**WHAT THE EXERCISE ASKS**
Everything in the records should be repeated exactly.
---
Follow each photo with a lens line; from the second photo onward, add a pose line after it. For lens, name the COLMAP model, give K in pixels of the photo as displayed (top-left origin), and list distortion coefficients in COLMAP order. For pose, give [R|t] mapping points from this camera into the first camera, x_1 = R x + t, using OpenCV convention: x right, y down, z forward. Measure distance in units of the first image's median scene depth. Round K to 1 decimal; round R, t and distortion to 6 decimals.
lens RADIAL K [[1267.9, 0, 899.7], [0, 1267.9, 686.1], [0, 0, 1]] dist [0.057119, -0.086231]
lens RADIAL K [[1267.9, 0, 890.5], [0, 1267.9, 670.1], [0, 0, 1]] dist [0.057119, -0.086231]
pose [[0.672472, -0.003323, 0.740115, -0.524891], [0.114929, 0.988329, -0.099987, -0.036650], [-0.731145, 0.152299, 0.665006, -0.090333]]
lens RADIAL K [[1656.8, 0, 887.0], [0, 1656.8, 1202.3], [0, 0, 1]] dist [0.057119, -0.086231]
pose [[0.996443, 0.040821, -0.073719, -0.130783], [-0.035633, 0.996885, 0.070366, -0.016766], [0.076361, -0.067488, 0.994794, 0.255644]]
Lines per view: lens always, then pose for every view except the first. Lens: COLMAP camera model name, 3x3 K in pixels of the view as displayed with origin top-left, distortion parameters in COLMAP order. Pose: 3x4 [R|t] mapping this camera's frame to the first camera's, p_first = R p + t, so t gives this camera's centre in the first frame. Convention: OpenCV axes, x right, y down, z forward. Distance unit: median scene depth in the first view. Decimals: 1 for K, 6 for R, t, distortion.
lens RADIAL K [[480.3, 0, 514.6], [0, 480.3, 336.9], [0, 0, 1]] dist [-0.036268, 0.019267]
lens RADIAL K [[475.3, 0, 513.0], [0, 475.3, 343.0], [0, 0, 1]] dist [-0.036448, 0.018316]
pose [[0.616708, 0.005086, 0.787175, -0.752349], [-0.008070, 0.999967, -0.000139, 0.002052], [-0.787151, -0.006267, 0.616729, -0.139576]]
---
**RESPONSE FOR THIS EXERCISE**
Follow each photo with a lens line; from the second photo onward, add a pose line after it. For lens, name the COLMAP model, give K in pixels of the photo as displayed (top-left origin), and list distortion coefficients in COLMAP order. For pose, give [R|t] mapping points from this camera into the first camera, x_1 = R x + t, using OpenCV convention: x right, y down, z forward. Measure distance in units of the first image's median scene depth. Round K to 1 decimal; round R, t and distortion to 6 decimals.
lens RADIAL K [[1267.9, 0, 899.7], [0, 1267.9, 686.1], [0, 0, 1]] dist [0.057119, -0.086231]
lens RADIAL K [[1267.9, 0, 890.5], [0, 1267.9, 670.1], [0, 0, 1]] dist [0.057119, -0.086231]
pose [[0.672472, -0.003323, 0.740115, -0.524891], [0.114929, 0.988329, -0.099987, -0.036650], [-0.731145, 0.152299, 0.665006, -0.090333]]
lens RADIAL K [[1656.8, 0, 887.0], [0, 1656.8, 1202.3], [0, 0, 1]] dist [0.057119, -0.086231]
pose [[0.996443, 0.040821, -0.073719, -0.130783], [-0.035633, 0.996885, 0.070366, -0.016766], [0.076361, -0.067488, 0.994794, 0.255644]]
Lines per view: lens always, then pose for every view except the first. Lens: COLMAP camera model name, 3x3 K in pixels of the view as displayed with origin top-left, distortion parameters in COLMAP order. Pose: 3x4 [R|t] mapping this camera's frame to the first camera's, p_first = R p + t, so t gives this camera's centre in the first frame. Convention: OpenCV axes, x right, y down, z forward. Distance unit: median scene depth in the first view. Decimals: 1 for K, 6 for R, t, distortion.
lens RADIAL K [[480.3, 0, 514.6], [0, 480.3, 336.9], [0, 0, 1]] dist [-0.036268, 0.019267]
lens RADIAL K [[475.3, 0, 513.0], [0, 475.3, 343.0], [0, 0, 1]] dist [-0.036448, 0.018316]
pose [[0.616708, 0.005086, 0.787175, -0.752349], [-0.008070, 0.999967, -0.000139, 0.002052], [-0.787151, -0.006267, 0.616729, -0.139576]]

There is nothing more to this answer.